- What the task asks -
Report every line below that holds the word "pixels".
===== Dataset records =====
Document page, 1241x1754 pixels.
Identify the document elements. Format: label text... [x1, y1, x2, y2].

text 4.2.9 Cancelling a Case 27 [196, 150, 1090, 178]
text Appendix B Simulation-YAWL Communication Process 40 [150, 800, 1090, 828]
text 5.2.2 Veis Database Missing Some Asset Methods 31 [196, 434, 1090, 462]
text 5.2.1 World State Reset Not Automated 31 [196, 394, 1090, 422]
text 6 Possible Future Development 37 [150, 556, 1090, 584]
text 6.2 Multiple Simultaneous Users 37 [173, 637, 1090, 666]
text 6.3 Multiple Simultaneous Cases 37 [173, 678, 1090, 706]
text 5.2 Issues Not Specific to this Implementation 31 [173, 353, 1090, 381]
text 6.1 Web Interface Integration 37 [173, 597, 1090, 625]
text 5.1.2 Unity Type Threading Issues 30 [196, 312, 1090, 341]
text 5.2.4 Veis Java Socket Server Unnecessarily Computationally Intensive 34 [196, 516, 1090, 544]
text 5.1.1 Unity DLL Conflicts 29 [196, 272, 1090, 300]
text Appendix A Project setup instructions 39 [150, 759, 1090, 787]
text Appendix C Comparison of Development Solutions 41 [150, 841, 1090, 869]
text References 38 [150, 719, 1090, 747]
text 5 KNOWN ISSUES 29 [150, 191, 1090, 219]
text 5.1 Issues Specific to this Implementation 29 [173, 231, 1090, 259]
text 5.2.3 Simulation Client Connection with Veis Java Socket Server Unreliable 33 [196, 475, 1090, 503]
=====
===== Dataset records =====
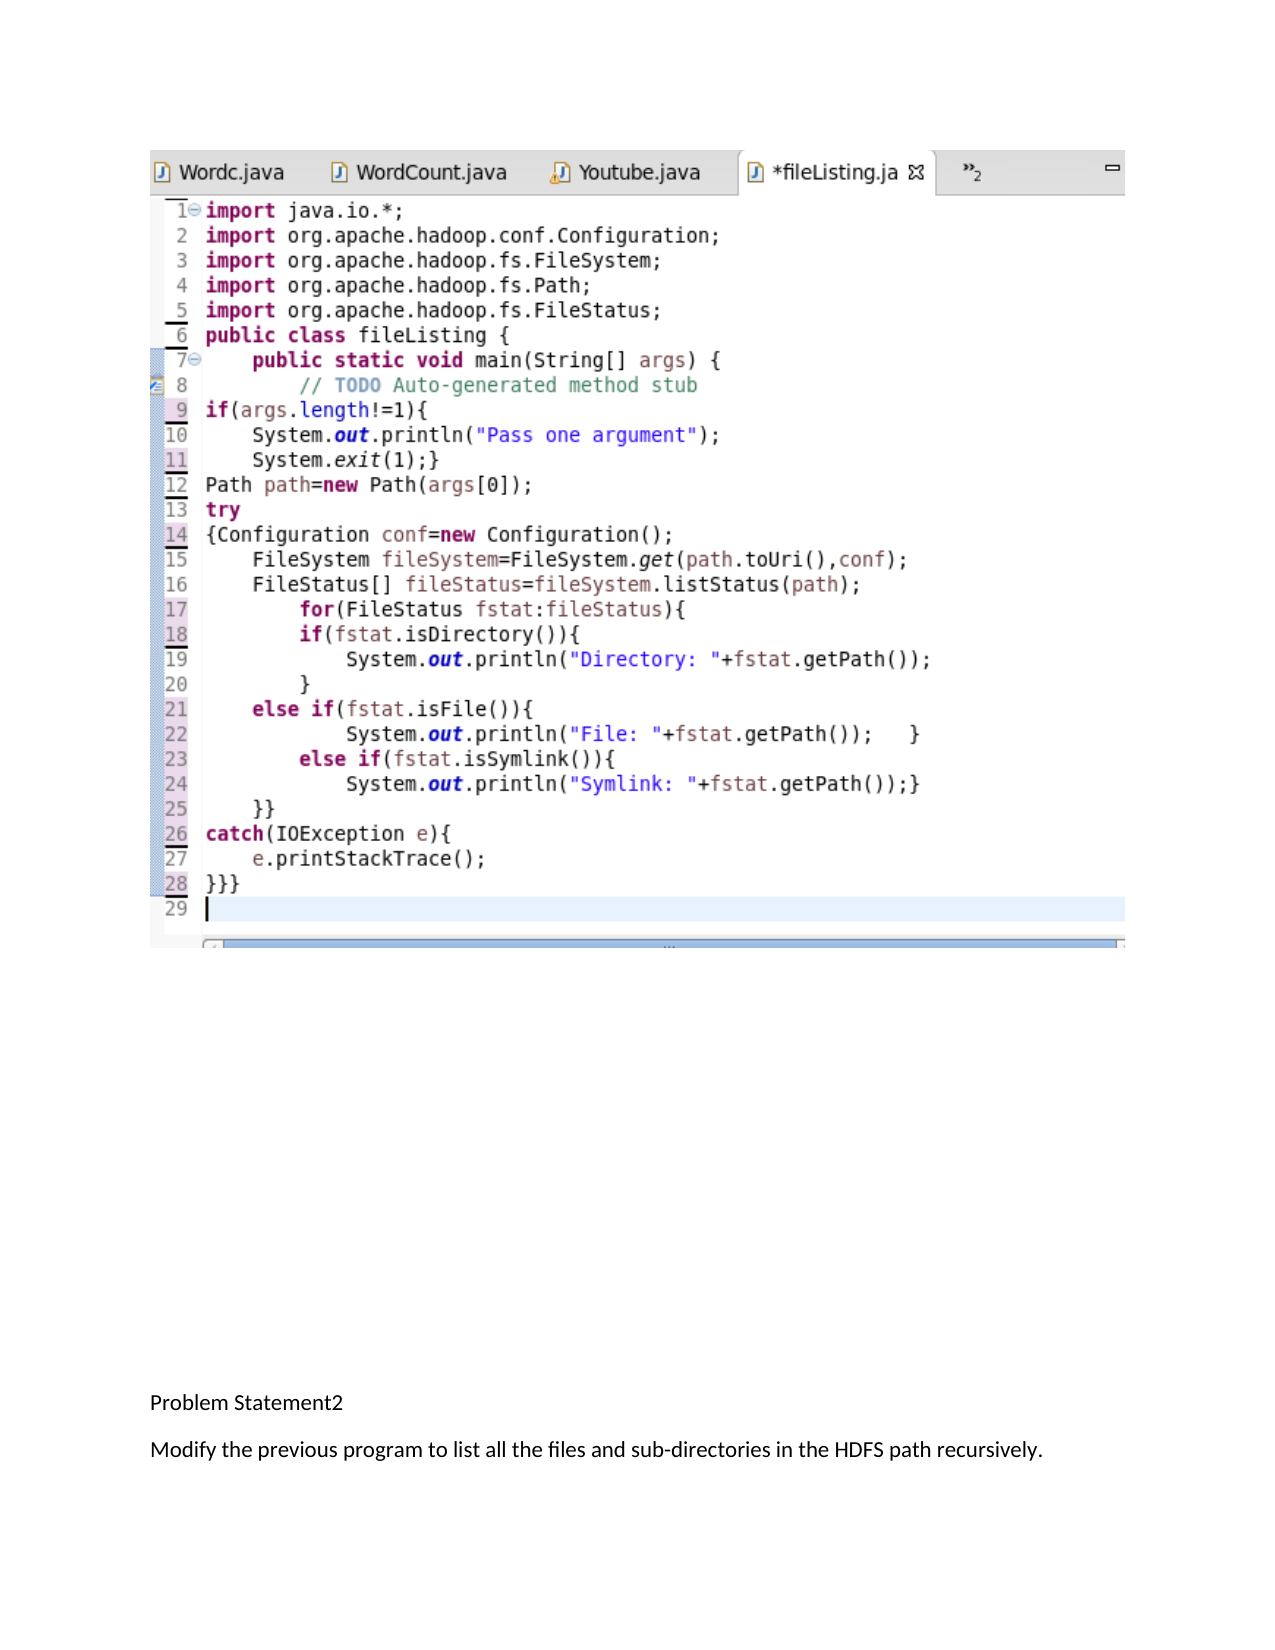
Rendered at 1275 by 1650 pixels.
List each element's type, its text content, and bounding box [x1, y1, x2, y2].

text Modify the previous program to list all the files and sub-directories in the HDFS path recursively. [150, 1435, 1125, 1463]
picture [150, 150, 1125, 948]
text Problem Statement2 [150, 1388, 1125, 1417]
=====
- Answer to the problem -
Document page, 1241x1754 pixels.
Rendered at 1275 by 1650 pixels.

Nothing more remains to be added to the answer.